We hear a lot these days about farmers’ markets (particularly in Carrboro), and how we all should buy local and eat local. This is a great idea, but it is not a new one. Folks in Carrboro have been doing this since the first community, so this idea was not a foreign one to many early Carrboro folks. Most of these folks left the farm to move into town to work in the mills or as a tradesman at the University. Mill work was hard, but it paid much better than farming and was not dependent on the weather. They came to town equipped with the skills they needed to be successful backyard gardeners. They knew how to prepare the soil, what to plant and how to care for it.

I remember this being the case all over town in the 1950s when I was a kid. Most every home in the town had a backyard garden. When I was growing up, my family lived on Weaver Road, now known as West Poplar, and we always had a garden in the Spring and Summer. Every Spring we went to Andrews-Riggsbee Hardware (now Open Eye) or the Farmers Exchange (now Southern States) to get bedding plants and stuff we needed to put in the garden. We also had apple, pear and cherry trees in the field in front of our home. If you were a really serious small farmer, you could even buy a Ford tractor and implements at Andrews-Riggsbee Tractor, in the same building as their hardware store.

Carrboro didn’t have a patent on backyard gardens. Many Chapel Hillians also had gardens in their backyards. My Dad, Carl Ellington, said that the hillside between N. Hillsborough Street and N. MLK Boulevard was a working farm with corn fields and farm animals when he came to town about 1922.

Many backyard gardeners also reserved a spot in the yard for a few chickens. My family had some chickens when I was a kid – many folks called them “yard birds.” Chickens will eat anything they find in the grass, including bugs, seeds and anything else that isn’t glued down.

These birds were useful in several ways. They provided fresh eggs that would feed the family. Chicken “poop” was valuable as an all-natural fertilizer for the garden. In fact, it had to be left alone to “rot” for a while because chicken manure is so high in ammonia content that it will damage garden plants if applied to the garden while it is still too fresh.

The birds also provided fried chicken for Sunday dinner and chicken and dumplings for supper. The chickens were usually slaughtered when they got too old to lay eggs. Many backyards had a tree stump and hatchet that served to dispatch the bird. Other folks would snap the chicken’s neck. I remember hearing about “wrenching” their necks.

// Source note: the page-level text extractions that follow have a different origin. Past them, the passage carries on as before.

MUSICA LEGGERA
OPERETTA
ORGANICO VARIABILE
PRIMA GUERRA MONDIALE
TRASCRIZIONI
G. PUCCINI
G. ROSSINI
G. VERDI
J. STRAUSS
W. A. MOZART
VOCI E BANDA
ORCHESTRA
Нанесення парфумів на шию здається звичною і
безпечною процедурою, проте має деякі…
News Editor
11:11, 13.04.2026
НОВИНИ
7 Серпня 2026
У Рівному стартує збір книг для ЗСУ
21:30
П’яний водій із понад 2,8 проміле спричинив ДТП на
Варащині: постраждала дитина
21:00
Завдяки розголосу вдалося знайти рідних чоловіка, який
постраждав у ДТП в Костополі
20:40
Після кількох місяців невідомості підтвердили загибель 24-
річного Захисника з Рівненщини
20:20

I remember my Dad telling me that in the 1930s there was a community pig pen between Lindsay Street and the current Carrboro Elementary School location. My Mom and Dad lived on Lindsay Street when they were first married. He told me that lots of kids in town had the chore of “slopping” the family’s pigs after supper. I don’t know if my family had a pig there, but they did have a pig pen when they moved to Weaver Road. We always had two pigs, one from last year and one from this year. That way, there was always a two-year-old pig ready for slaughter in the Fall. We did it in the late Fall because it was traditional to kill hogs in cold weather. It was an all-day job, even when the neighbors chipped in.

CarrboroHistory2080

If you didn’t want to grow your own food, you could buy locally-grown produce and fresh meats at a number of locally-owned-and-operated grocery stores in Carrboro and Chapel Hill. On Carrboro’s Main Street alone, there was the Carrboro Cash Store, located where Jesse Kalisher’s studio now sits, and E. T. (Ernest) Hearn’s Grocery, now Armadillo Grill. Next door was Powell’s Grocery. Sturdevant’s Grocery did business where Weaver Street Realty is now located. L. D. (Lennie) Hearn Grocery and Andrews-Riggsbee Grocery were located where Tyler’s Taproom now sits. Across the street was Hardee’s Grocery (now Cliff’s Meat Market), and Thrifty Food Store did business at the original Carrboro PTA Thrift Shop site. Chapel Hill had locally-owned-and-operated Fowler’s Food Store. I’m sure there were more, but I can’t remember all the store names. I grew up in Carrboro, and that’s what I know best.

Also, some local farmers would bring farm-fresh goods into town and sell them out of the back of their trucks. You couldn’t get it any fresher that that!